Он не мог этого вынести. Раньше он не знал, но теперь знал: Алан Лессинг не был героем. Он не был застрахован.
Никто не был. В XXI веке допрос стал формой искусства.
Он катался, полз и с трудом пробирался по кафельному полу к умывальнику. Он ахнул; его наручники представляли собой тонкие стальные обручи, врезавшиеся в его плоть, словно раскаленные провода. Его похитители, несомненно, наблюдали; пусть думают, что он пытался пить из унитаза.
Выход был. У него осталась одна карта.
Он поймал рулон туалетной бумаги зубами. Он крутил его, беспокоясь и дергая, пока металлический держатель не открылся. Крошечная «таблетка зомби» Халифы выкатилась из полой трубки. Он харкнул слюной и быстро согнулся пополам, чтобы охрана не успела его увидеть и остановить.
Таблетка казалась горькой на языке. Он попытался сглотнуть, почти потерял сознание и, наконец, подавился. Он лежал неподвижно.
Дверь распахнулась. Он услышал шум и крики. Чьи-то руки вцепились ему в плечи, отдергивая голову назад. Грубые пальцы вонзились ему в горло, схватили за язык, зажали нос. Кто-то крикнул: «Таблетка самоубийства! Врач…!» Другие голоса бормотали на иврите.
Свет на потолке потускнел, покачнулся, снова загорелся и погас. Боль, мертвая и тупая, поползла вверх из его живота. «Свинцовый» подходящее слово для этого.
Чернота кругом.

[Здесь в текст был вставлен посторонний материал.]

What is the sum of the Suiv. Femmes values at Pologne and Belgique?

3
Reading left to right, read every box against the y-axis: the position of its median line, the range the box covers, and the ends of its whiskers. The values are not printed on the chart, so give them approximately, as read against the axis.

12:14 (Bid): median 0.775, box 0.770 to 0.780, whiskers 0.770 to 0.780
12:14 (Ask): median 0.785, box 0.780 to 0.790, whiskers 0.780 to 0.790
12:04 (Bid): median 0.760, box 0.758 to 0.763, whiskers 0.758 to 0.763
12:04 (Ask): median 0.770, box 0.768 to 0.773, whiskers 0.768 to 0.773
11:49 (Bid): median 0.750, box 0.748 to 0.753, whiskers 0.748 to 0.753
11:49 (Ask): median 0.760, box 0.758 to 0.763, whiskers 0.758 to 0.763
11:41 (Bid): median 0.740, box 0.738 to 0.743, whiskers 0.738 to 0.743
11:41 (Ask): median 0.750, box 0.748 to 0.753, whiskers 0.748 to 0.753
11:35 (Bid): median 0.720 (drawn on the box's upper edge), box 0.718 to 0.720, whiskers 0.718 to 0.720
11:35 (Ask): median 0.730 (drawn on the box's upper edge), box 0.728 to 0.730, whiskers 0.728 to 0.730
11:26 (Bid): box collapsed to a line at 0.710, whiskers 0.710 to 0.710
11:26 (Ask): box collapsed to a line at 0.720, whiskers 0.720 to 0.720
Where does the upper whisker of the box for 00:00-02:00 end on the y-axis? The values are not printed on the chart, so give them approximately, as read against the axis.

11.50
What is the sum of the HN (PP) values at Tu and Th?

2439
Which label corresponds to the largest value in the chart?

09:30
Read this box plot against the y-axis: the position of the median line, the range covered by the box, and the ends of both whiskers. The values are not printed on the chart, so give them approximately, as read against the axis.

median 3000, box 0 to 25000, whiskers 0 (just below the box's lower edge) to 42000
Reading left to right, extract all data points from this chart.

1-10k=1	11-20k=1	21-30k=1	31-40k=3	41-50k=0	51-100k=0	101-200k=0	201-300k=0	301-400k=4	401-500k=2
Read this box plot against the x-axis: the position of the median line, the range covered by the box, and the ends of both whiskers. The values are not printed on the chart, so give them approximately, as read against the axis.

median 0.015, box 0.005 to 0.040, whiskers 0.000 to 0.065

Джамила. О, Джамила.
Я вытру Иерусалим, как человек вытирает блюдо, вытирая его и переворачивая.
За то придут на нее язвы в один день: смерть, и плач, и голод, и будет сожжена огнем, ибо силен Господь Бог, Судья.
Красота Израиля убита на высотах твоих: как пали сильные! Не говорите об этом в Гате, не разглашайте на улицах Ашкелона; чтобы не радовались дочери Филистимлян, чтобы не торжествовали дочери необрезанных.
ГЛАВА ДВАДЦАТАЯ
Холодный.
Его ноги были холодными.
Он повредил. Синяки. Боли. Конечности скрючены, желудок спазмирован, пальцы рук и ног онемели, рот сухой, как пыль мумии, гробница не открывалась тысячу, тысячу лет.
Что-то сковало его. Он слабо боролся и почувствовал, как ткань соскользнула с его тела. Лист?
Без сознательной команды его глаза открылись. Или пытался. Они были хрустящими и заклеенными. Пальцы появились из ниоткуда, чтобы лапать их. Зрение смутно вернулось к его левому глазу. Правый не сработал. Это было к лучшему; на левом были только размытые цвета и колеблющиеся пятна, а над головой — огромное белое солнце.
Что-то блестело справа от него, еще один белый объект слева, черный овал перед ним. Формы корчились на границе его поля зрения, как будто он смотрел в туннель — туннель, проходящий через ад. Он видел предметы, людей, животных, фантастических существ, которые танцевали, прыгали и резвились. Смените партнера! Круг-круг и до-си-до! Он слышал музыку на скрипке, чувствовал смешанный запах жары, свечей, пива и пота, дешевых духов и соломы. Это было нереально; это был фильм?
Должно быть, это фильм. На языке он почувствовал шоколадно-мятный привкус, гладкий и темный, и услышал хруст фольги. Влажная женская рука дрожала в его руке, заставляя его вожделение подниматься невидимым в ароматной попкорном темноте. Он почувствовал стыд. Могла ли она сказать? Могла ли она увидеть комок в его штанах? Мэвис была довольно наблюдательна, даже когда наблюдала за эмоциями Кари Дэнфорт и Роберта Уэйта на экране, полных пара, как в китайской прачечной! Он опустил руку вниз, чтобы скрыть давление между ног. Это только сделало ситуацию еще хуже.
Белое солнце было ярким, холодным, сверкающим звездным огнем. Оно вернуло его обратно к боли и праху, мумиям и безглазым лицам-черепам.
Он не мог вспомнить. Он не хотел вспоминать. Он боялся. Он не мог помнить и оставаться в здравом уме.
Другой его глаз открылся, но он был более размытым, чем первый. Были ли у него еще глаза, которые могли бы работать лучше? Он хотел, чтобы они открылись, но никто этого не сделал. Он приказал остальному телу ответить. Кто и что он был? Сколько конечностей у него было? Была ли вся вселенная просто агонией и размытием? Был ли он вселенной?